Artigos 

Publicado em O Estado de S. Paulo. 25/01/1993

A relação entre crescimento e democracia

John F. Helliwell, economista de Harvard, estudando a conexão entre crescimento econômico e regime político, se propôs a responder uma das mais complexas questões do campo das ciências sociais: é melhor que as reformas econômicas sejam feitas antes da democratização – como na China – ou que a democracia se instale antes das reformas – como nas ex-repúblicas soviéticas?

Para esclarecer essa intricada relação, o autor utilizou dados de 125 países que apresentaram diferentes níveis de crescimento e democratização entre 1960/85 (Helliwell, J.F., Empirical Linkages between Democracy and Economic Growth, 1992). Ele mediu o nível de crescimento pelo PIB per capita (ajustado pelo seu respectivo poder de compra) e o nível de democratização pelo índice de Gastil que se baseia na quantidade de direitos civis e políticos dos países considerados.

Os dados mostram que uma elevação de 10% no crescimento econômico corresponde a um acréscimo de 2% na democracia. Usando uma artilharia metodológica rigorosa, o autor apresenta evidências segundo as quais é mais freqüente a seqüência do crescimento para a democracia do que da democracia para o crescimento. Ele chama a atenção para o fato de serem muito comuns certos períodos de aceleração seguidos de desaceleração do crescimento, toda vez que o país em questão, partindo de um nível de renda baixo e desigual, entra precipitadamente na democracia.

São constatações que nos põem a pensar. O próprio autor recomentda uma certa cautela. Afinal, a literatura sobre esse assunto tem mostrado três tendências antagônicas. A primeira, defendendo que o crescimento acelerado requer a implementação de reformas econômicas duras, o que só pode ser feito em um regime autoritário. A segunda, contrariamente, argumentando que a democracia é capaz de promover o crescimento, com a ventagem de estimular a redistribuição da renda e a expansão da economia. A terceira, sustentando não haver nenhuma relação entre crescimento e democracia.
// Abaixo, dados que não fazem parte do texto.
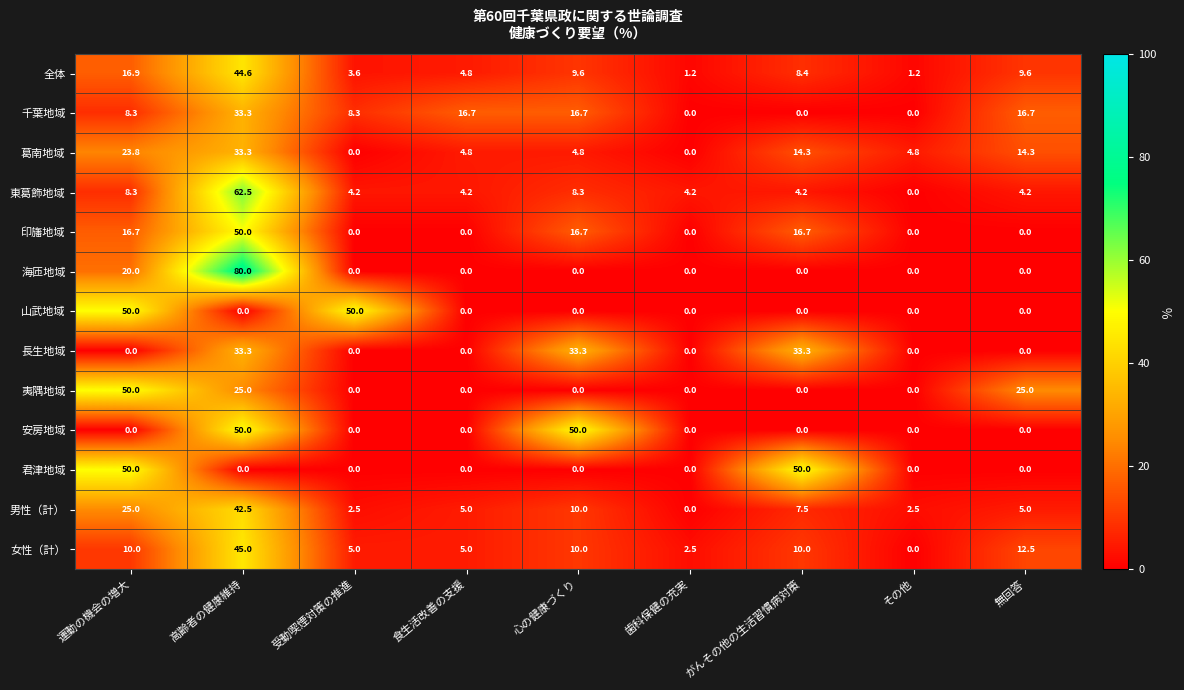

Which category has the highest value across all series?

高齢者の健康維持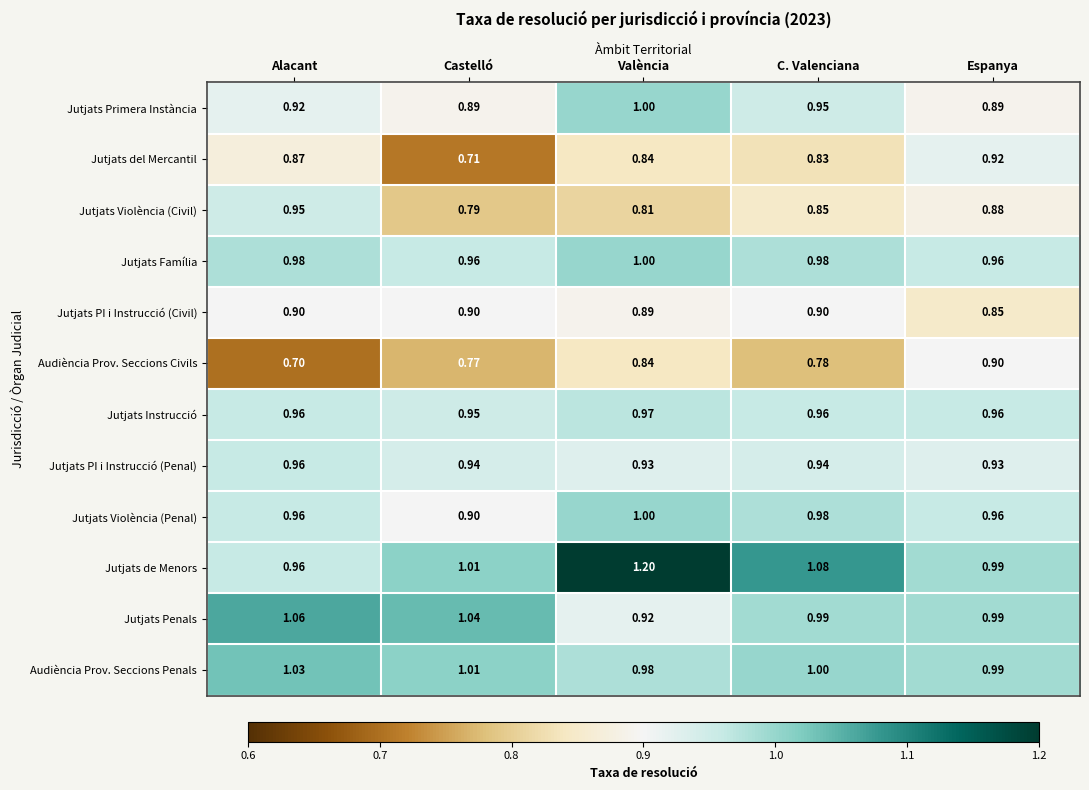

Which label corresponds to the smallest value in the chart?

Alacant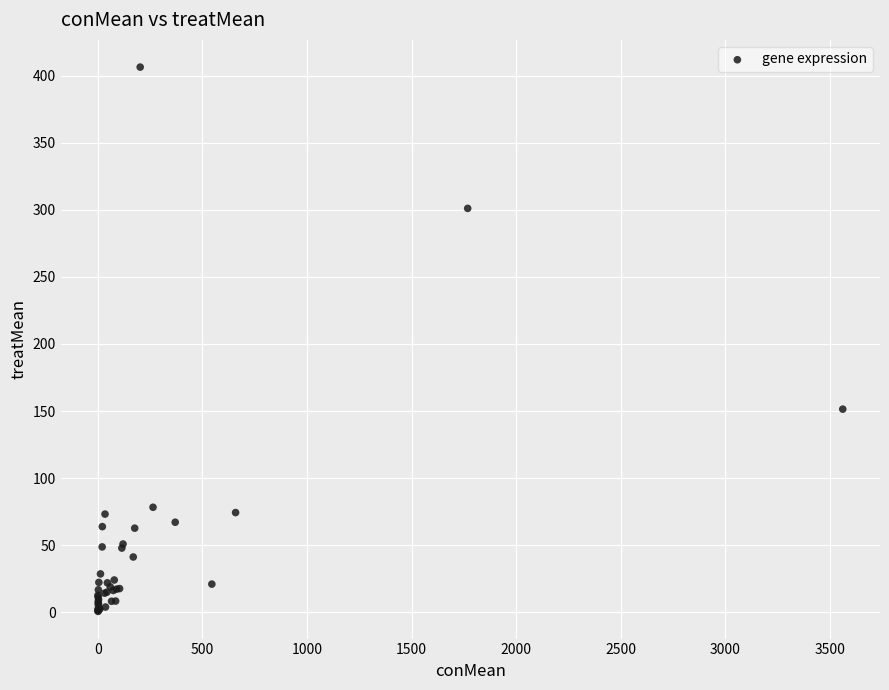

What Y value in the scatter plot is closest to 203?

151.4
Examinando-se com cuidado os 125 países estudados por Helliwell, verifica-se haver exemplos para as três posições acima indicadas. Mas os dados lhe dão razão para apontar à seqüência do crescimento para a democracia como a mais freqüente.

O que dizer do caso brasileiro? O Brasil dos anos 60 partiu de um nível de renda baixo e desigual. Acelerou velozmente o crescimento ao longo dos anos 70. Entrou na democracia na década de 80. E mergulhou na atual recessão logo em seguida. Nosso país ilustra as duas conclusões do autor ao afirmar que reformas econômicas levam ao crescimento e democratização precipitada desacelera o crescimento.

Mas seria o regime democrático o responsável por essa desaceleração? Seria a democracia um luxo reservado apenas às nações que chegaram a um alto nível de renda e baixa desigualdade antes de começar a jogar o jogo democrático?

A relação entre democracia e crescimento não pode ser reduzida a simplificações. A história tem evidenciado uma extrema complexidade nesse campo. Crescem as evidências, sem dúvida, de que em um regime democrático reformas econômicas ortodoxas que cortam subsídios, reduzem incentivos, liberam preços, estimulam a exportação e abrem a economia para todos os lados, ainda que necessárias, geram custos sociais tão altos que acabam pondo em risco a continuidade da democracia ou do próprio crescimento.

Para tais reformas vingarem e amadurecerem, a tolerância a esses custos sociais depende fundamentalmente da complacência da sociedade e, em especial, dos trabalhadores organizados. Quando se aceitam os sacrifícios impostos por esse modelo reformista, as reformas prosseguem. Mas, quando a paciência acaba, o descontentamento se generaliza – pois a democracia garante a mais ampla expressão -, tornando os custos sociais intoleráveis e exigindo o abandono da ortodoxia econômica.

Esse parece ser o caso do Brasil neste momento. A nossa incipiente democracia combinou-se com a liberdade de expressão de toda a sociedade, inclusive de trabalhadores altamente organizados nos setores estratégicos. A ortodoxia do modelo reformista – tolerada no inicio – deixou de contar com a complacência social e com a tolerância dos políticos no momento em que seus custos se exacerberam. Nesse ínterim, o governo central trocou de comando e a nova onda passou a ser a de humanizar as reformas, afrouxando o cinto e reformulando o conceito de modernização.

Usando a lógica de Helliwell, o Brasil terá pouca chance de retomar o crescimento se não promover as reformas econômicas então planejadas. Resta saber se ele conseguirá preservar a democracia. Isso, só a história dirá.